Description of the Data and file structure
The main directory contains the following directories, within which the processed and raw data files are stored:
- Raw images
- CentreSlice
- Sinogram - Contains the Sinogram images used for backpropagation
- D25-E10 Skull.ct2dprofile.xml - Contains the specifications of the CT scanner such as the voxel sizes, offset of scanner and X-ray source, etc
- D25-E10 Skull.xtek2dct - Contains the specifications of the CT scanner such as the voxel sizes, offset of scanner and X-ray source, etc
- D25-E10 Skull_01
- [vg-project] D25-E10 Skull - Contains the VGP files that specify the structure of the data when images are opened with different softwares
- D25-E10 Skull_0000.tif - D25-E10 Skull_1888.tif - All the computed tomography images generated through back-calculation of X-ray absorption.

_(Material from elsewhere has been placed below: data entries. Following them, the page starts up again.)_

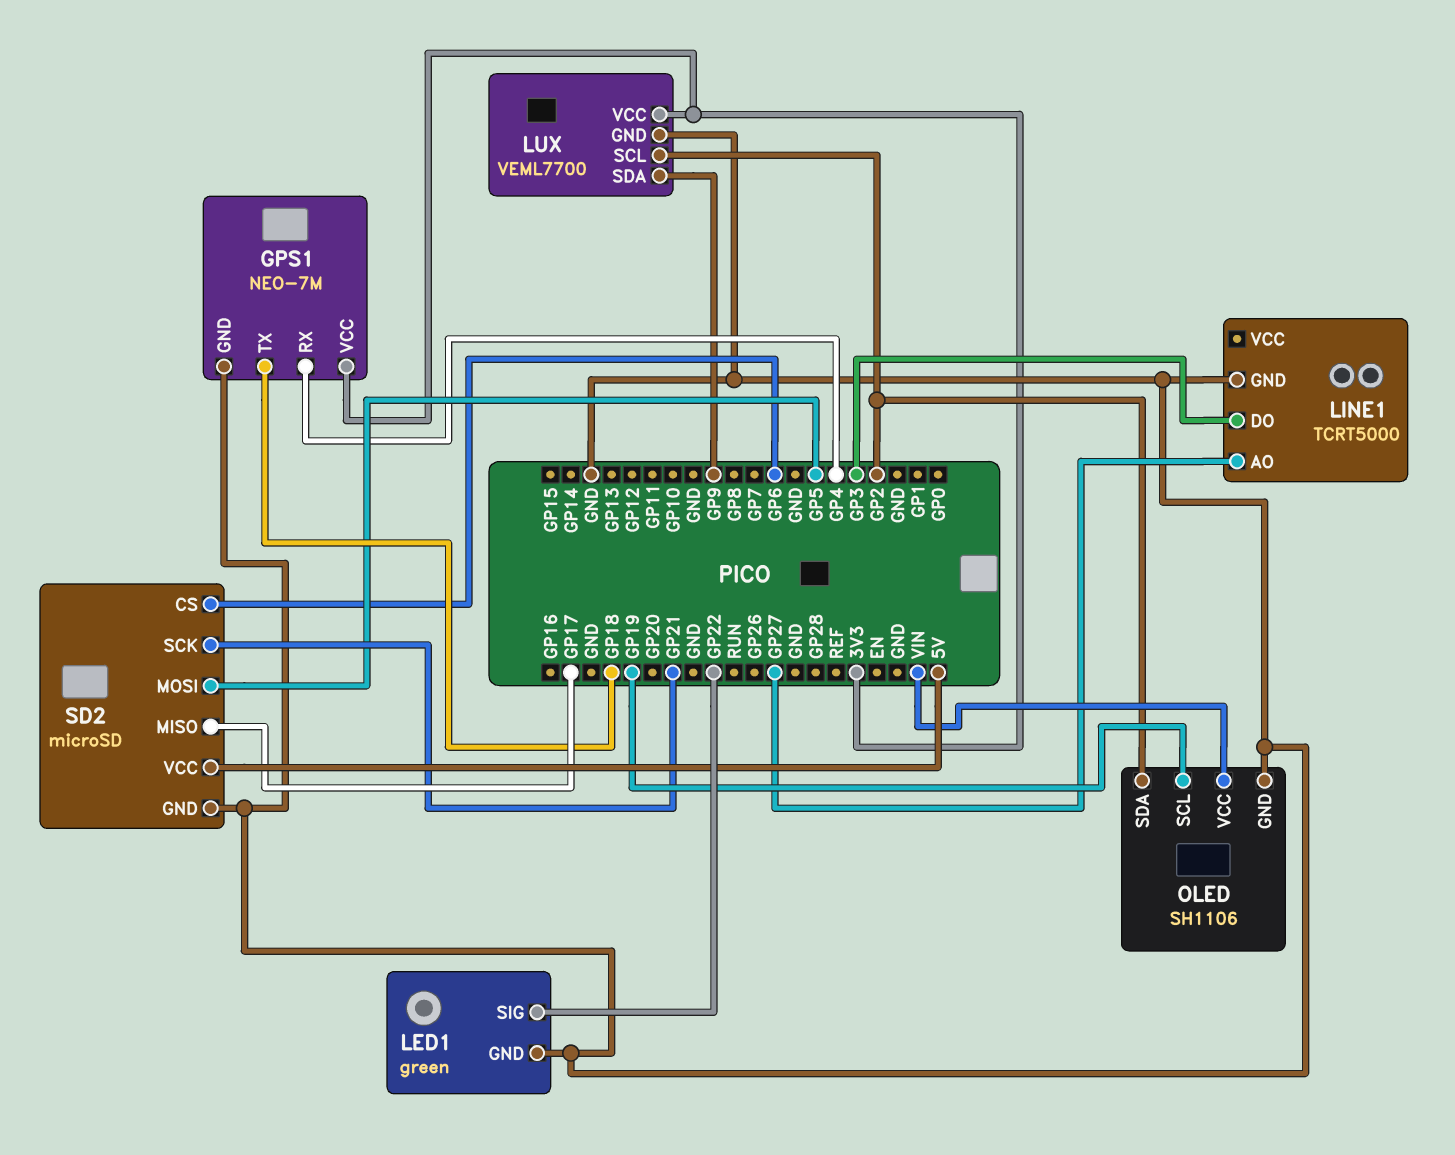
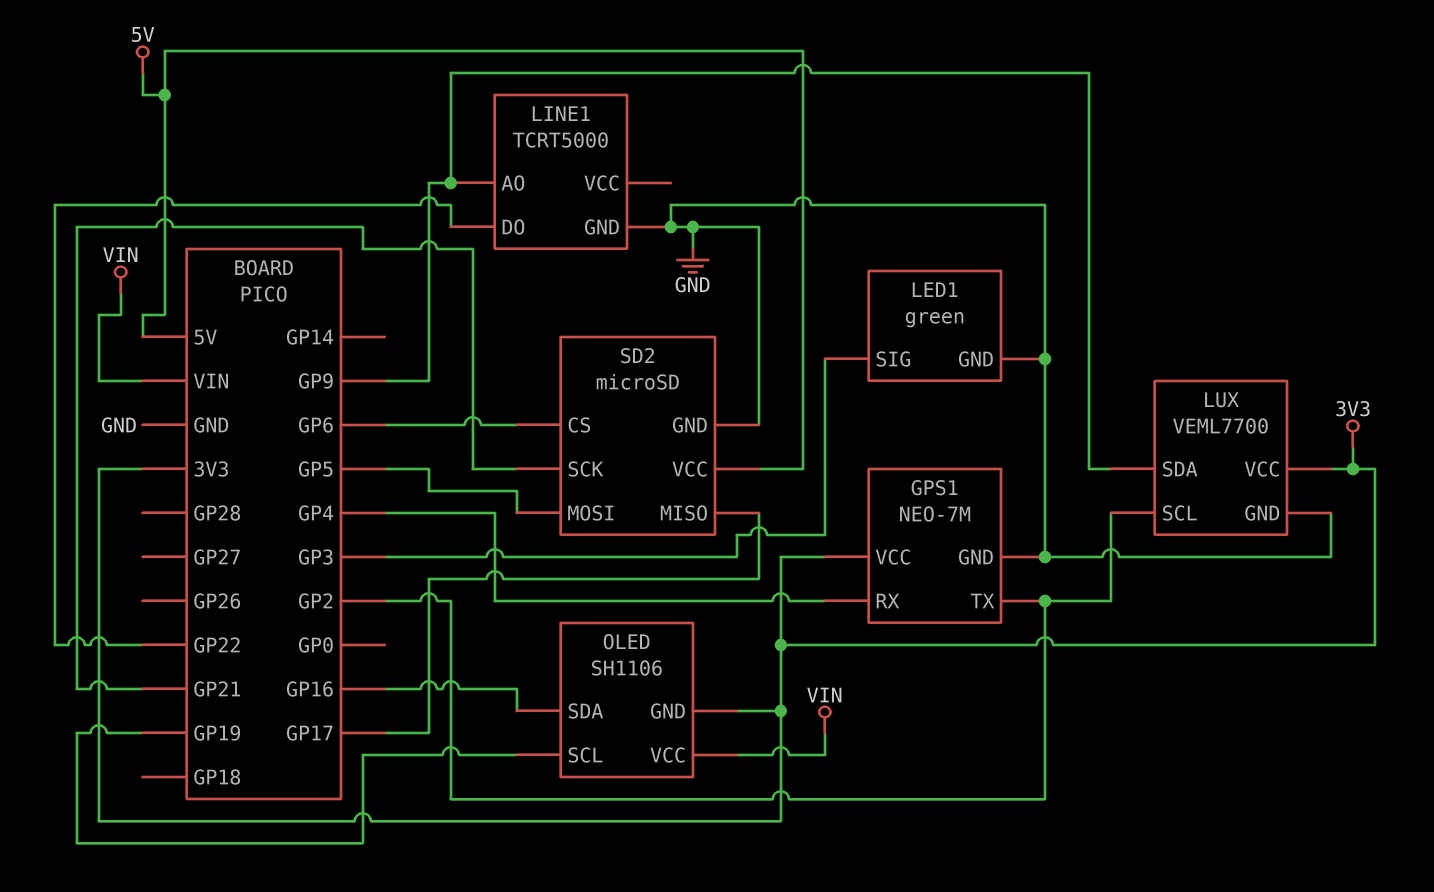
GPS1 pin TX: GP18 -> GP2
LED1 pin SIG: GP22 -> GP3
LINE1 pin AO: GP27 -> GP9
LINE1 pin DO: GP3 -> GP22
OLED pin GND: GND -> 3V3
OLED pin SDA: GP2 -> GP16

- D25-E10 Skull.vgl - The VGL file that specify the structure of the data when images are opened with different softwares
- D25-E10 Skull_0001.tif - D25-E10 Skull_1081.tif - All the raw projections that were collected by the CT scanner through rotations around the fish.
- D25-E10 Skull.xtekct - Contains the specifications of the CT scanner such as the voxel sizes, offset of scanner and X-ray source, etc
- _ctdata.txt - This file specifies the number of projections and the angle between them that the scanner has used to generate raw projections.
- D25-E10 Skull.ctprofile.xml - Contains the specifications of the CT scanner such as the voxel sizes, offset of scanner and X-ray source, etc
- CentreSlice
- D25-E10_180613-processed-AP
- D25-E10 Skull_0000.jpg - D25-E10 Skull_1888.jpg - All the compressed, de-noised, and processed images for the same fish along the Anterior-Posterior axis.
- D25-E10_180613-processed-LR
- 0001.jpg - 1239.jpg - All the compressed, de-noised, and processed images for the same fish along the Left-Right axis.
- D25-E10_180613-processed-DV
- 0001.jpg - 2000.jpg - All the compressed, de-noised, and processed images for the same fish along the Dorsal-Ventral axis.
Sharing/Access Information
This example data set is publicly available for anyone to download, view, and use to run the DLP pipeline we developed.
Methods
The data was collected through three field trips to Lake Malawi, where fish samples were collected from four different locations: 1)Thumbi West, 2) Nkhata Bay, 3)Otter Point, and 4) Chiofu. The fish collected were then brought to the University of Cambridge, where they were fixed in formaldehyde and ethanol, and scanned at the Cambridge Biotomography Centre using a Nikon XT 225 ST micro-CT scanner.